• _THE DATA_

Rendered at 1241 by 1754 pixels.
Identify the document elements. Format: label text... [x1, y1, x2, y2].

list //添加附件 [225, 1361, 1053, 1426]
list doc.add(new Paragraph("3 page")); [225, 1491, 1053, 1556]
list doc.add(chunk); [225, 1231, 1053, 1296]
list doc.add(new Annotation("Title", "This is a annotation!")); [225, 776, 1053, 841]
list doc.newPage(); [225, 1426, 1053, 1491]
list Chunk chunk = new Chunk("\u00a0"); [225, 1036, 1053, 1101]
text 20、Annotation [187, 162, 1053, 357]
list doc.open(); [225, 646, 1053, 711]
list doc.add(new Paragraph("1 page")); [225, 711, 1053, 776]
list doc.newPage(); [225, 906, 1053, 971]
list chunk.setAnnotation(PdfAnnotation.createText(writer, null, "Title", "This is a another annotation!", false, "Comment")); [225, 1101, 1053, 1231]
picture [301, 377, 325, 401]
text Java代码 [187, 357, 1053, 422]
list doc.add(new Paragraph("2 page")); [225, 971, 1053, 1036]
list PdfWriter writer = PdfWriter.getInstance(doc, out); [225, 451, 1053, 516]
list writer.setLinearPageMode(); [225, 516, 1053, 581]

* * *

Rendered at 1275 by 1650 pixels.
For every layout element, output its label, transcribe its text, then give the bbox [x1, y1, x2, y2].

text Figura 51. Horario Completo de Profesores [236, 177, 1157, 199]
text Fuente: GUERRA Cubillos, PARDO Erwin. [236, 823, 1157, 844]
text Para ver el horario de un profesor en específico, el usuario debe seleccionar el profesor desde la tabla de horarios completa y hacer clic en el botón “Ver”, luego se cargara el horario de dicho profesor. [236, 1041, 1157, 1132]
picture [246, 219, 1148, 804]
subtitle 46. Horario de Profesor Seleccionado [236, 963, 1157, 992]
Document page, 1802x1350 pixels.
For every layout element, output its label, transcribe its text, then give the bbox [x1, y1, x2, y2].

--

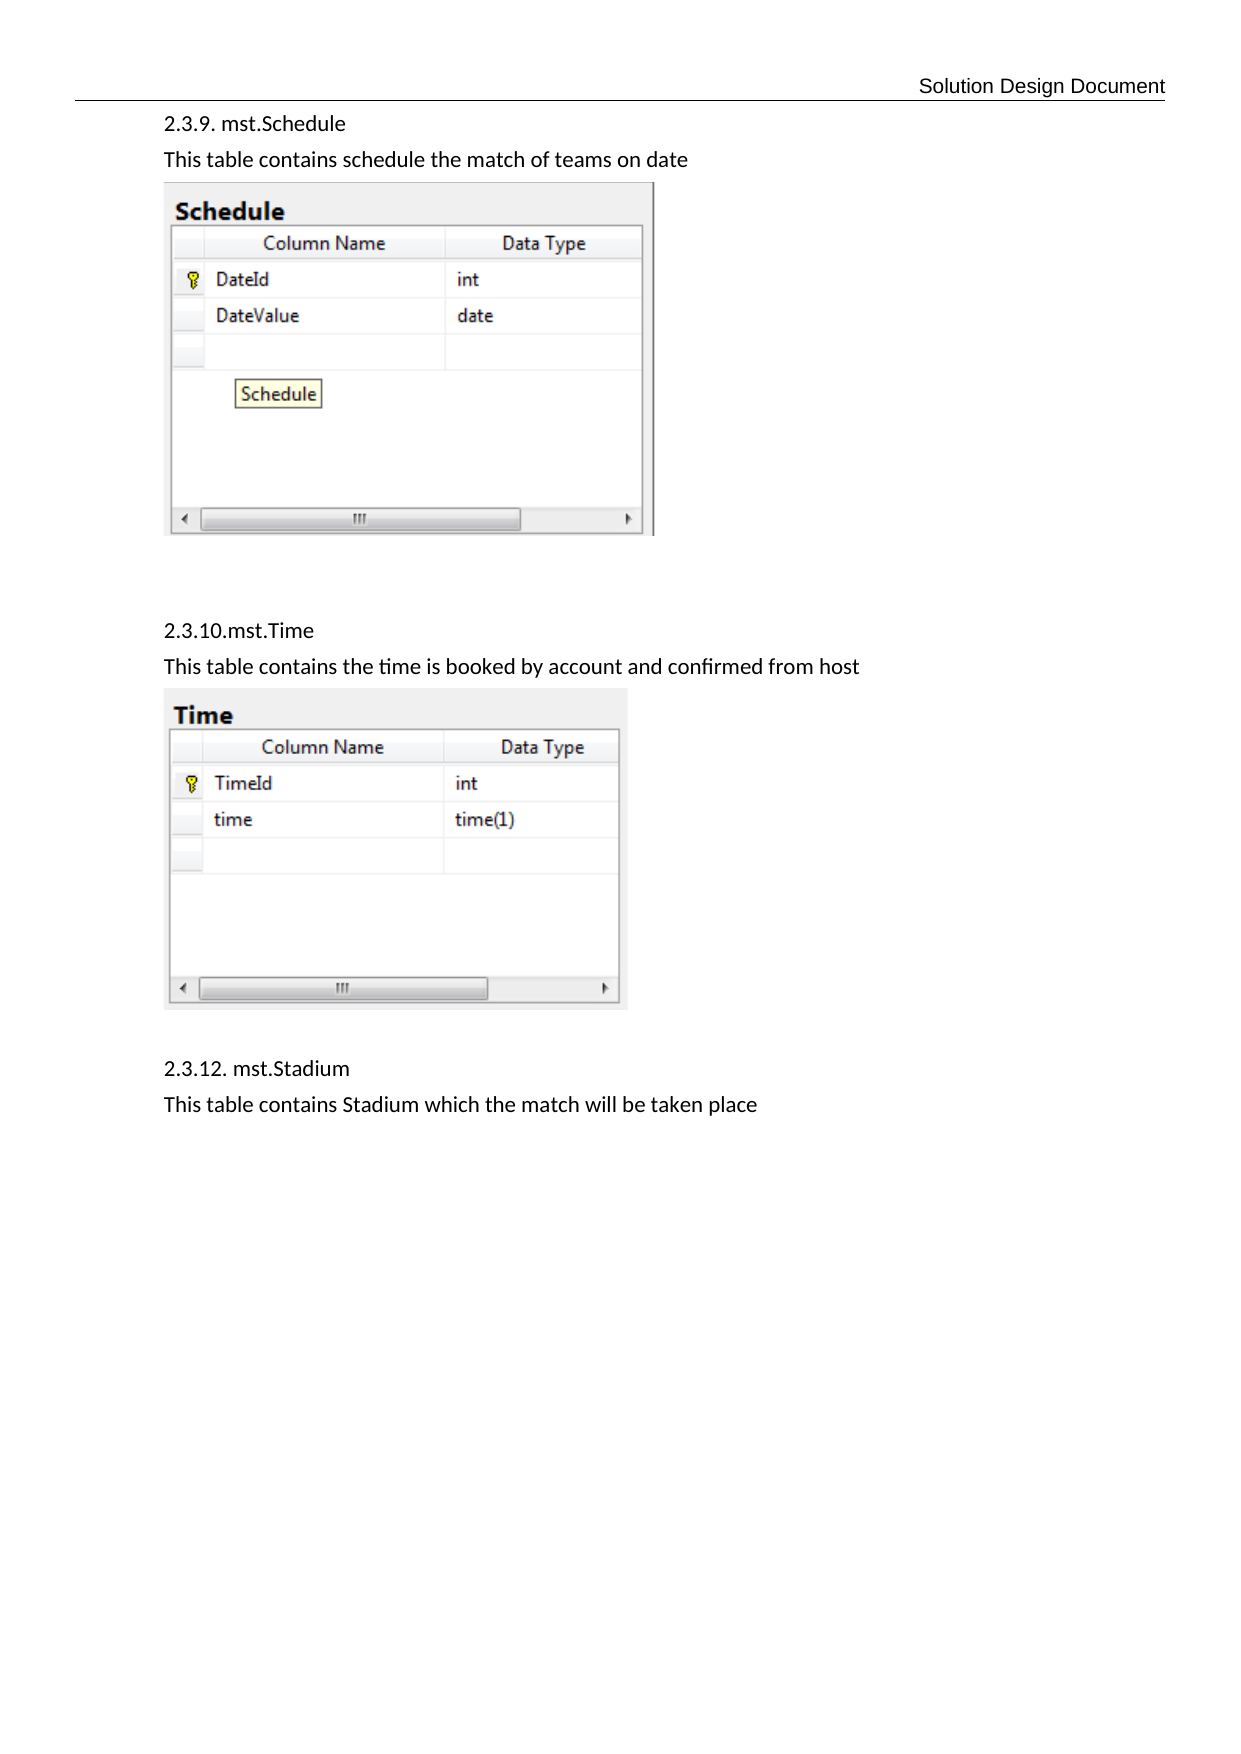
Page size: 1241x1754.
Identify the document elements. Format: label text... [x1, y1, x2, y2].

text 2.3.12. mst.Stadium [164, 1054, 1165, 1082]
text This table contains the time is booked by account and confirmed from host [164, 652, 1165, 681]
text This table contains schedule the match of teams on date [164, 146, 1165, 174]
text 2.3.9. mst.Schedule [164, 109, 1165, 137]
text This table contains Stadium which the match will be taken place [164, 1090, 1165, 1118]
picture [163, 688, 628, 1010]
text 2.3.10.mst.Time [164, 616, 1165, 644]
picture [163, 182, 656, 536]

• _TASK ITEM_
Scan the listing for the string "Rendered" and copy every line that carries it.

• _SOLUTION_
Rendered at 1241 by 1754 pixels.
Rendered at 1275 by 1650 pixels.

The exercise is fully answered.